[C++]Radar Installation POJ - 1328
Radar Installation:
將一條海岸線看成X軸,X軸上面是大海,海上有若干島嶼,給出雷達的覆蓋半徑和島嶼的位置,要求在海岸線上建雷達,在雷達能夠覆蓋全部島嶼情況下,求雷達的最少使用量。
輸入格式:
n (1<=n<=1000) and d
This is followed by n lines each containing two integers representing the coordinate of the position of each island. Then a blank line follows to separate the cases.

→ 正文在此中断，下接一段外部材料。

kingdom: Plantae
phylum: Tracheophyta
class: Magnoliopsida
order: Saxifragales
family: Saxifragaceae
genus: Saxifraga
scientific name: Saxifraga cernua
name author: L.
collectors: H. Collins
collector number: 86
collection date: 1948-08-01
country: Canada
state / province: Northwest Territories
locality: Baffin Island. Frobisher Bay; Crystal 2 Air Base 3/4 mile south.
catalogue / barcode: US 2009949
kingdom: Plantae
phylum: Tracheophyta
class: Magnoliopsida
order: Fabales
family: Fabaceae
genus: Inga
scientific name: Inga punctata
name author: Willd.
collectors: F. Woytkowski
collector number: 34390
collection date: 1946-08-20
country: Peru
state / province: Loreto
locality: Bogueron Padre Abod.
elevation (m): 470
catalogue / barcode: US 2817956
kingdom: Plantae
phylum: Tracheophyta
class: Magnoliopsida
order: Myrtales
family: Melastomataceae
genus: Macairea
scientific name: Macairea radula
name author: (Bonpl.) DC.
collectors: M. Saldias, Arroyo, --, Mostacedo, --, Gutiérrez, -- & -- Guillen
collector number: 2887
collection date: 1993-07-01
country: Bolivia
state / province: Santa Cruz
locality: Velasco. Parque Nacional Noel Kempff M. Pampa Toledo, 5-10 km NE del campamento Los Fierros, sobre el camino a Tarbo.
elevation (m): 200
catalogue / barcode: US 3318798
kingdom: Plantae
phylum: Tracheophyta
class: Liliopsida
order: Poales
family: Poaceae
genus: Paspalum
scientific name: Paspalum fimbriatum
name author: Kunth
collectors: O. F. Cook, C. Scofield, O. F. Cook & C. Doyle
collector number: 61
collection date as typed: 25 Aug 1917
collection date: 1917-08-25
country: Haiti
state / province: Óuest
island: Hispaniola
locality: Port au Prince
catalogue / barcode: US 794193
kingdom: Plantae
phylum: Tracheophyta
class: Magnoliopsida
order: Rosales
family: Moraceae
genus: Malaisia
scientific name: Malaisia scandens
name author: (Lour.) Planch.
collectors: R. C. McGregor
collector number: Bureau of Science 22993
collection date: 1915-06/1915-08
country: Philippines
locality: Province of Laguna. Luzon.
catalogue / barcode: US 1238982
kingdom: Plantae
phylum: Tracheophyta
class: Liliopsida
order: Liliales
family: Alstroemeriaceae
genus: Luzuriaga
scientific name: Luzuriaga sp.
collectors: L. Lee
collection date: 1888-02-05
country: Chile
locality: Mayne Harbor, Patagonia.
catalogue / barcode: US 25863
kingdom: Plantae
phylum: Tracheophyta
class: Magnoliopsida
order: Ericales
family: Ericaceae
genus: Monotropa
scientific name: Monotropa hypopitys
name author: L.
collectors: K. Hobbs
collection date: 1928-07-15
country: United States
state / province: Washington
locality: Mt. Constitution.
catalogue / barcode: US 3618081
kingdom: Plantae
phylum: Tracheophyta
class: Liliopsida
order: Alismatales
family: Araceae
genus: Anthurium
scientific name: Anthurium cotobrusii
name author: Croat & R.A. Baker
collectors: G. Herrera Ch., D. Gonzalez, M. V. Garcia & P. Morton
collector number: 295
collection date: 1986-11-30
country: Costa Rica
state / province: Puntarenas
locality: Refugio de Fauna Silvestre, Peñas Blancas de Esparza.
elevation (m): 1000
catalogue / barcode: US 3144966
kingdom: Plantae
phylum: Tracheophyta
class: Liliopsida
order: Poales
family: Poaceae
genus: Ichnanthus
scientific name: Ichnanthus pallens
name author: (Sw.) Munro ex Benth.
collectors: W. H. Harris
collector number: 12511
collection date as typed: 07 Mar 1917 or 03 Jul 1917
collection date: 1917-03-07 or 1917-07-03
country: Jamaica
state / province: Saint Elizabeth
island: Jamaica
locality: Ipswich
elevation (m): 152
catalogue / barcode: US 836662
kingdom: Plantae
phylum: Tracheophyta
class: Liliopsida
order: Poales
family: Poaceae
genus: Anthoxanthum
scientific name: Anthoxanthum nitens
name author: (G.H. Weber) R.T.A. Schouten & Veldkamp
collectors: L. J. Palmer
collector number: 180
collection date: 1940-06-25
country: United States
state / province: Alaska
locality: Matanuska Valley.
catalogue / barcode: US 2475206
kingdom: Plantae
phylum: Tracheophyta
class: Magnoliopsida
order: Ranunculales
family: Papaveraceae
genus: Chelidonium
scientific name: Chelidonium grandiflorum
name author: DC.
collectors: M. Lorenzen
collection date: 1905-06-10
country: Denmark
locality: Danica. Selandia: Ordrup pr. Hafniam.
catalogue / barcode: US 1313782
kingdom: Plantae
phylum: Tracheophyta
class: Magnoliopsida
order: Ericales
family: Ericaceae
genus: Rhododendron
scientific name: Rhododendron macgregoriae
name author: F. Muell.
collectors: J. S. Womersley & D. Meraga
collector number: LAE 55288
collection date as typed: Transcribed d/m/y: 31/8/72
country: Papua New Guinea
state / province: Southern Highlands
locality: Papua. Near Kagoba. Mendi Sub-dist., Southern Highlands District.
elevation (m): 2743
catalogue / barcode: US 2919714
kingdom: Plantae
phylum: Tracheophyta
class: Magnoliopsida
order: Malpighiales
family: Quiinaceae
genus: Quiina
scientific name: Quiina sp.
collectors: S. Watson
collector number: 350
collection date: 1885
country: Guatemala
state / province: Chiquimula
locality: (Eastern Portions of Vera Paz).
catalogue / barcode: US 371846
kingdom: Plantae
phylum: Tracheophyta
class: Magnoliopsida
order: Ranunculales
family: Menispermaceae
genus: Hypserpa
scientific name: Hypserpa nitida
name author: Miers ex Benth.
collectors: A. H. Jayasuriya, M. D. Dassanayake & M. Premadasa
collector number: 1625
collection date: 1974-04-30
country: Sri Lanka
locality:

The input is terminated by a line containing pair of zeros
輸出格式:
For each test case output one line consisting of the test case number followed by the minimal number of radar installations needed. “-1” installation means no solution for that case.
輸入:
3 2
1 2
-3 1
2 1
1 2
0 2
0 0
輸出:
Case 1: 2
Case 2: 1
解題分析:
每個島嶼在海岸線能被探測到的位置都有一個區間,把能探測到島嶼的每個區間求出來,此時就變成了區間問題,問有多少個獨立的區間塊。
AC代碼:
#include<iostream>
#include<cmath>
#include<algorithm>
#include<utility>
#include<vector>
using namespace std;
typedef pair<double, double> P;
double n, d;
struct ST{
double left;
double right;
};
int cmp(P a, P b){
return a.first < b.first;
}
int main(){
int Case = 1;
while(cin>>n>>d){
if(n == 0 && d == 0)
break;
ST st[1010];
vector<P> vec;
int flag = 0;
for(int i = 0; i<n; i++){
cin>>st[i].left>>st[i].right;
if(fabs(st[i].right) > d)
flag = 1;
double left = st[i].left*1.0 - sqrt(d*d - st[i].right*st[i].right);
double right = st[i].left*1.0 + sqrt(d*d - st[i].right*st[i].right);
// cout<<left<<" "<<right<<endl;
vec.push_back(P(left, right));
}
if(flag){
cout<<"Case "<<Case++<<": "<<-1<<endl;
continue;
}
sort(vec.begin(), vec.end(), cmp);
int res = 1;
double end = vec[0].second;
for(int i = 1; i<vec.size(); i++){
if(vec[i].second < end){
end = vec[i].second;
}
else if(vec[i].first > end){
end = vec[i].second;
res++;
}
}
cout<<"Case "<<Case++<<": "<<res<<endl;
}
return 0;
}